Há quantos anos os das gerações antigas contemplamos, na retentiva obstinada, o vulto esguio algo inquieto do artistas notável em que se configurou o querido José Maria da Silveira, violinista para nós incomparável, ao lado a pianista exímia, D. Badú, assim carinhosamente tratávamos a esposa e mãe - Balduina Lessa da Silveira.

A orquestra do famoso Cinema Brasil, sugestivo programa daquele inolvidável cinema silencioso, abrangendo, até, no palco ao fundo, apresentações teatrais em que empolgavam, além dos astros de universal conceito - Procópio Ferreira, sua filha Bibi, Eva Tudor, os atores de João Rios -, aquela tradicional orquestra assinalou época áurea nos fastos artísticos de Ponte Nova. Virtuosos pontenovenses faziam magistralmente ouvir-se - Astolfo Serra dominando o contrabaixo de cordas, Aurita Serra, Violoncelo, Joaquim Clarineta, o violino apreciado, Laurita Dias, no mesmo tom Edith Serra, vindo, empós, D. Gerthe, alemã que se fez nossa conterrânea, participante de mais um conjunto, o da cinqüentenária Banda Ceciliana, sob a direção do maestro Juca Clímaco. Este, primo do grande José Maria da Silveira, freqüentava o Cinema não só por amor à sétima arte, também a encantar-se diante dos arroubos de um conjunto realmente maravilhoso. Zé Maria, sendo dominador incrível do violino, era um homem sem inveja: recebia artistas de sua arte com entusiasmo, a exemplo dos figurantes citados, empolgando, na derradeira exibição no velho teatro de nossa saudade, jovem Vicente Trópia, filho de Ouro Preto.
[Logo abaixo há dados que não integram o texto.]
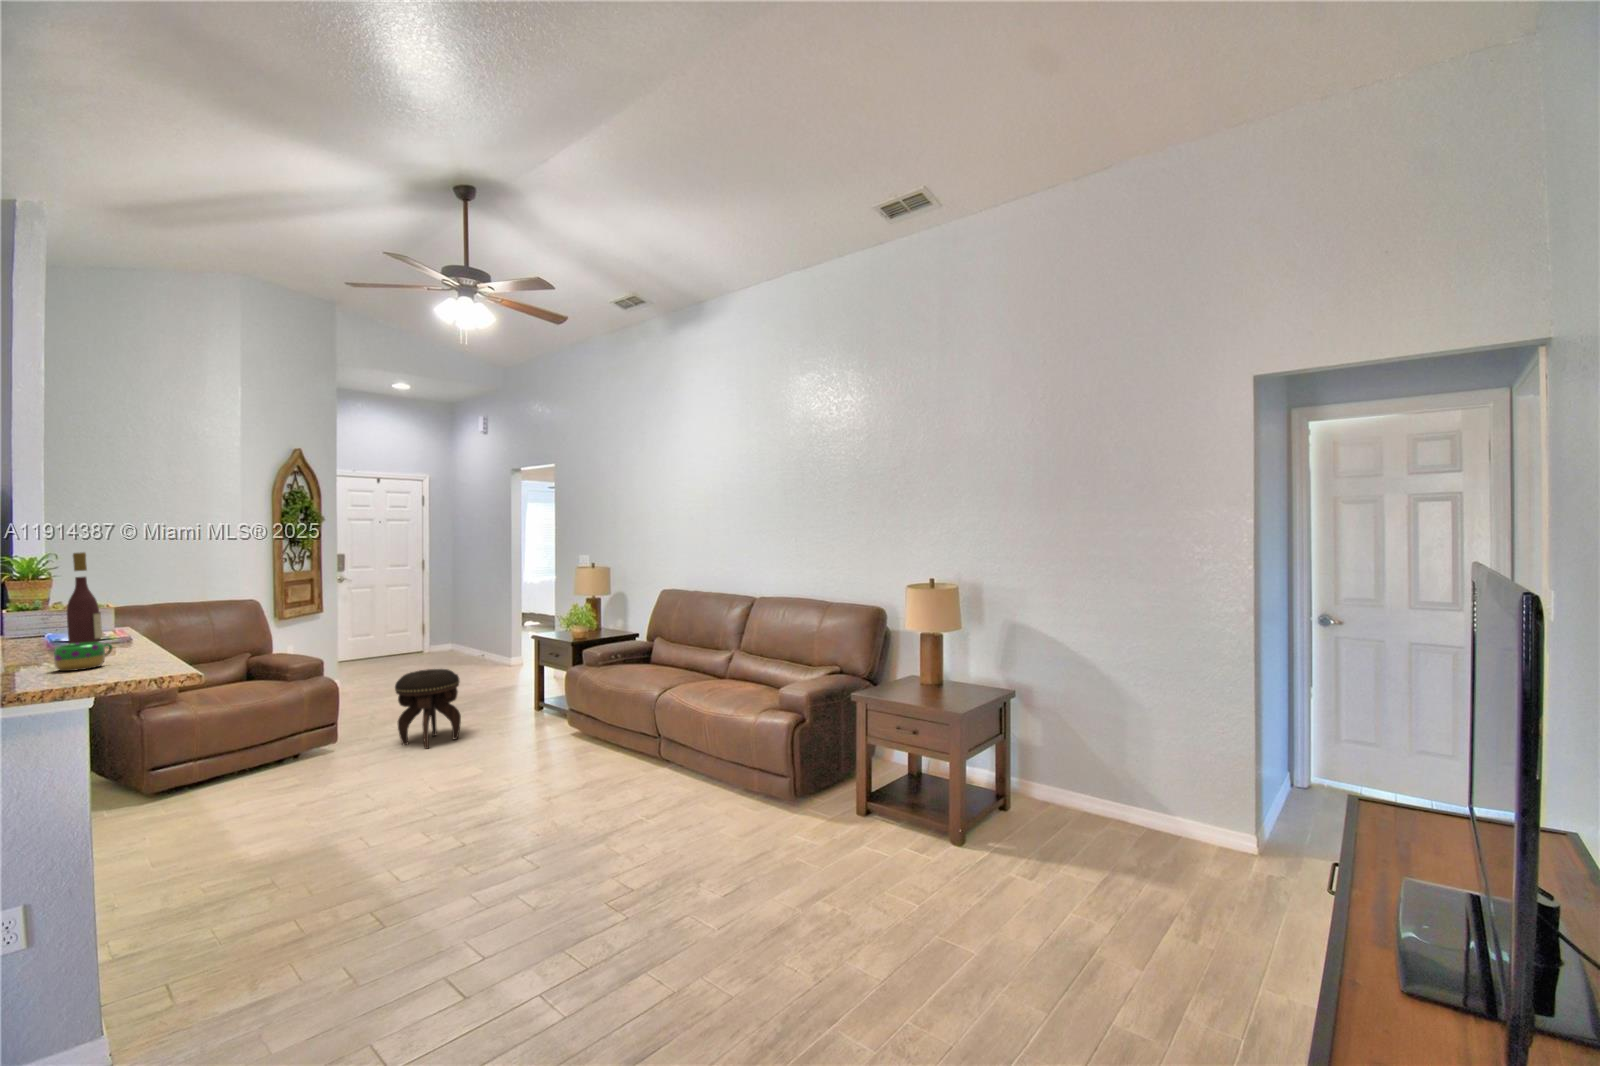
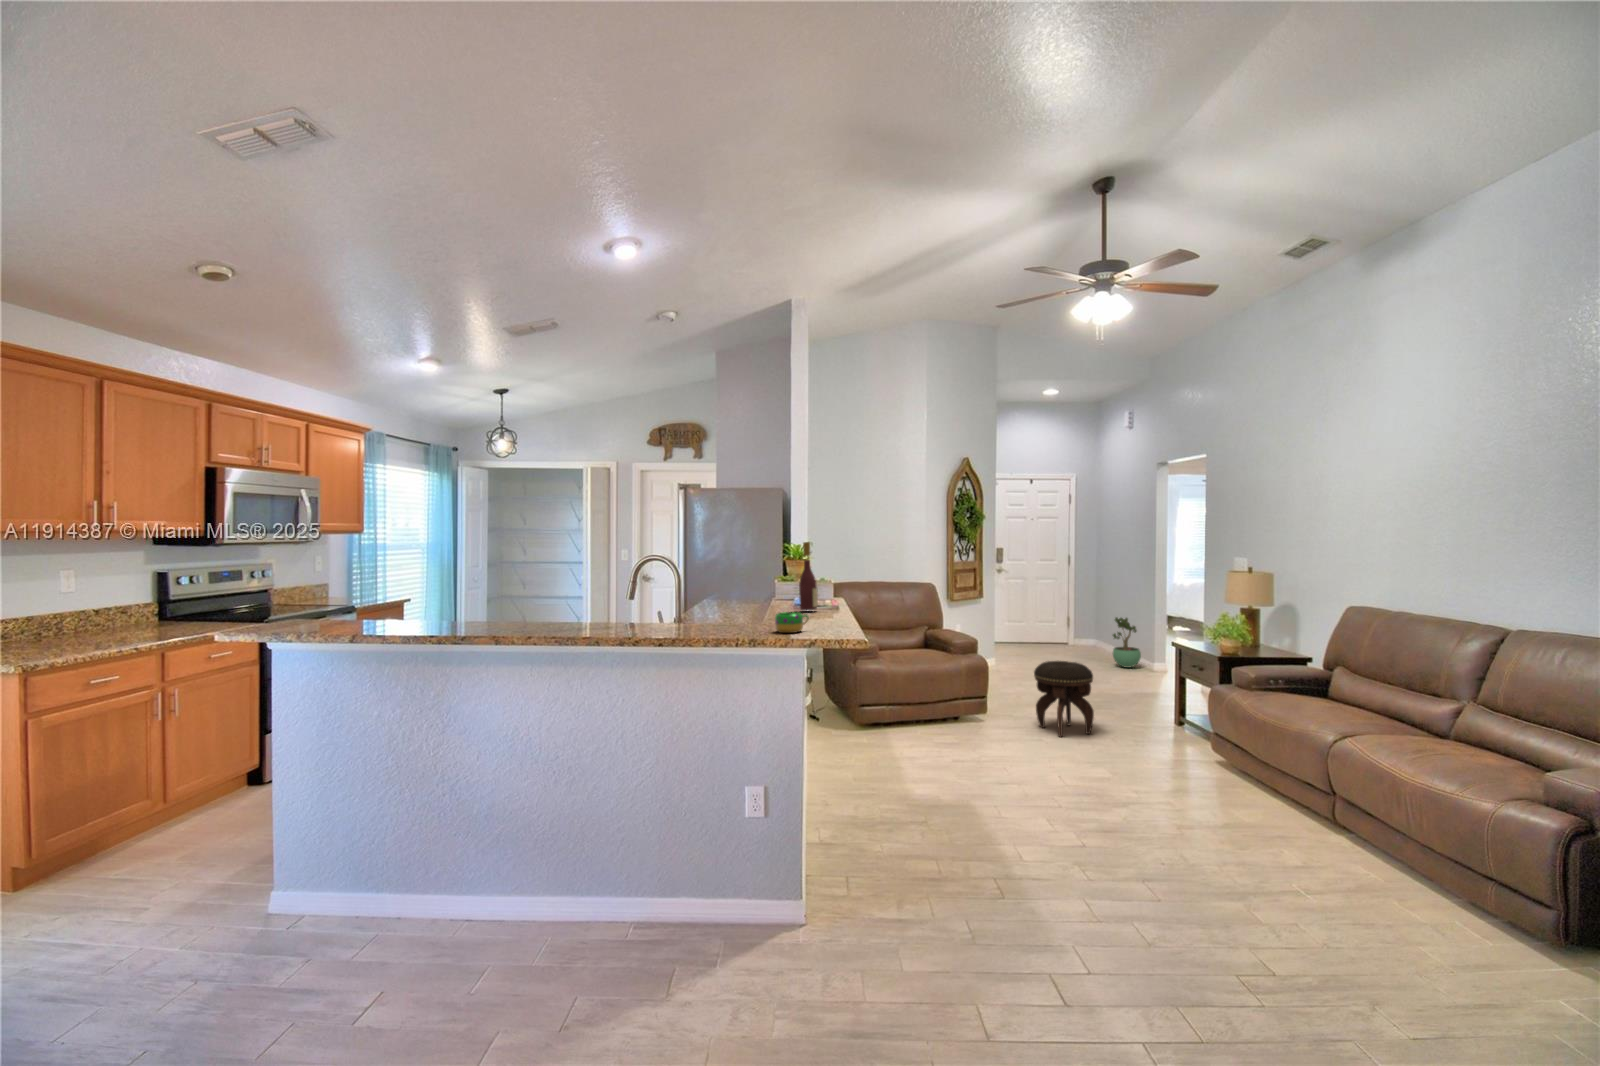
potted plant: none [473,619,502,670] -> present [1113,617,1141,667]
Homem puro de sentimentos, incentivava, aplaudindo-os calidamente, os colegas ao domínio de suas cordas.

Aquele recanto da Rua do Rosário, residência de José Maria da Silveira, ali surgia, egresso de Mariana a fim de secretariar a primeira Câmara Municipal da Vila de Ponte Nova, em 26 de abril de 1863, Lucindo Lázarro Lessa. Eis no mestre consumado, por tradição consagrado na vetusta Cidade dos Bispos e na clássica Ouro Preto, o "Pai da Música de Ponte Nova", professor do próprio José Maria, da filha Bauduina, que o mestre fez pianista: José Carlos de Souza Clímaco e Cacilda Clímaco, depois regendo, ao longo de 70 anos, os conjuntos piedosos da Matriz e do Hospital de Nossa Senhora das Dores nossa primeira instituição hospitalar, carregada de tradições, ligou-se a família de José Maria da Silveira, pois seus avô, de quem ele herdou o nome ilustre, formou a tríade piedosa erigindo, junto ao Vigário João Paulo Maria de Brito e Dr. Leonardo José Teixeira da Silva, a Santa Casa sob a égide da Imagem Peregrina que todos veneramos: - NOSSA SENHORA DAS DORES. O inesquecível José Maria Boticário (chamavam-no assim os contemporâneos) constituiu exemplo da caridade cristã em São Sebastião e Almas de Ponte Nova, eis que prodigalizava a todos, tivessem ou não recursos, os medicamentos manipulados em sua farmácia, que ele, santificado na missão de caridade, levou para o Hospital. Família Silveira, eternizada na gratidão pública de nossa terra, de vez que cinqüenta e tantos anos incorporar-se-ia à plêida de ilustres médicos devotados ao Hospital o jovem médico José Maria da Silveira Júnior. Ainda hoje duas filhas do consagrado violinista José Maria devotam-se ao Coro do Hospital, Maria José e Maria das Dores Silveira.

Homenageando-lhe os méritos, o Senador Antônio Martins Ferreira da Silva visitaria a casa generosa de José Maria e D. Badú, a fim de formular convite para o nosso conterrâneo ingressar no serviço público, na qualidade de titular do Cartório do Registro Civil de Ponte Nova. O velho José Maria da Silveira assim o fez, engrandecendo-se, no exercício de suas funções.

Esta coluna hoje se enriquece na modesta homenagem a um dos vultos mais eminentes da música de Ponte Nova, contribuição ativa, ao lado a família numerosa, cujo nome se impõe, para sempre, ao reconhecimento do Município.